Nove punti al di sotto della media continentale (che riguarda l’Europa geografica e non solo i paesi dell’Unione), 14 in più dell’Ungheria ultima classificata, ma 34 in meno della Danimarca che svetta al primo posto. E questo limitando l’analisi ai soli 27 membri dell’UE: a livello mondiale sono più di 40 i paesi che fanno meglio di noi. Sì, ma a quale gioco? A quello della corruzione, meglio della corruzione percepita, perché è esattamente quest’ultima quella che viene annualmente misurata nell’ambito del Corruption perception index realizzato da Transparency International e alla cui ultima edizione fanno riferimento i numeri citati.
Ovvero un indicatore realizzato a partire da 13 dataset di 12 differenti organizzazioni che misurano la corruzione e che ha un valore che oscilla da zero a cento. Ed è tanto più alto quanto più bassa è la corruzione percepita. Tutto male, quindi, nel nostro paese? Paradossalmente, no. Un paradosso che si spiega guardando all’evoluzione storica di questo indice relativo all’Italia. Eccola:
Ormai 12 anni fa, quando venne calcolato per la prima volta questo indice, l’Italia ottenne appena 42 punti. In questo decennio il punteggio è salito, consolidandosi negli ultimi anni a 56. E proprio questo consolidamento, sostiene il presidente di Transparency International Italia Michele Calleri, «conferma l’Italia nel gruppo dei paesi europei più impegnati sul fronte della trasparenza e del contrasto alla corruzione. Un risultato che è anche frutto dell’applicazione di alcune misure normative adottate in materia di whistleblowing e di appalti pubblici».

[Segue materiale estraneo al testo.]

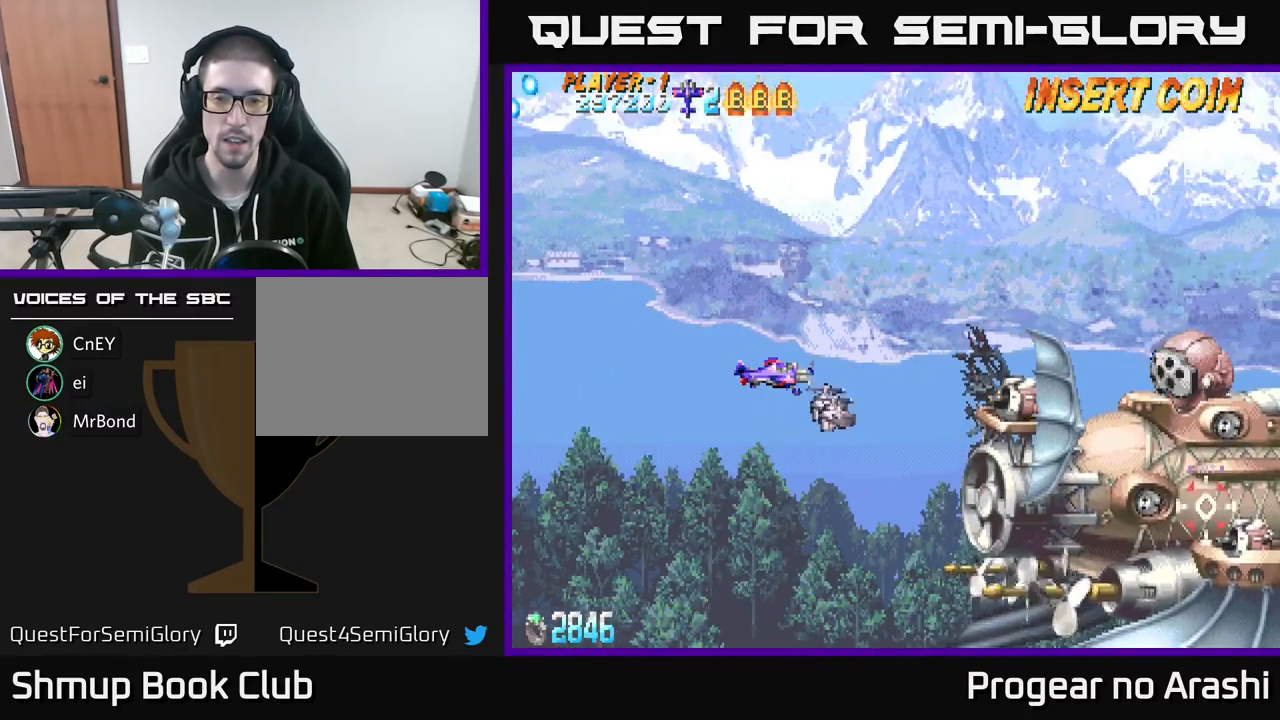
{"buttons": ["X", "DPAD_LEFT"], "left_stick": "center", "events": [[233, "X", "down"], [367, "DPAD_UP", "down"], [400, "DPAD_LEFT", "down"], [450, "DPAD_UP", "up"]]}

Uno sforzo, ha aggiunto, fondamentale anche in un contesto di guerre e forti tensioni internazionali. Questo perché «la corruzione nuoce all’economia e mortifica l’integrità delle persone, in ogni epoca e in ogni contesto. Occorre che la politica e i governi mantengano in cima alla loro agenda i temi della trasparenza e della lotta alla corruzione». In questo senso, spiega Transaprency International Italia nella nota che ha accompagnato la diffusione dei risultati del Corruption perception index 2023, occorre agire su diversi fronti: «dalle carenze normative che regolano il tema del conflitto di interessi nei rapporti tra pubblico e privato, alla mancanza di una disciplina in materia di lobbying ed alla recente sospensione del registro dei titolari effettivi che limita gli sforzi dell’antiriciclaggio».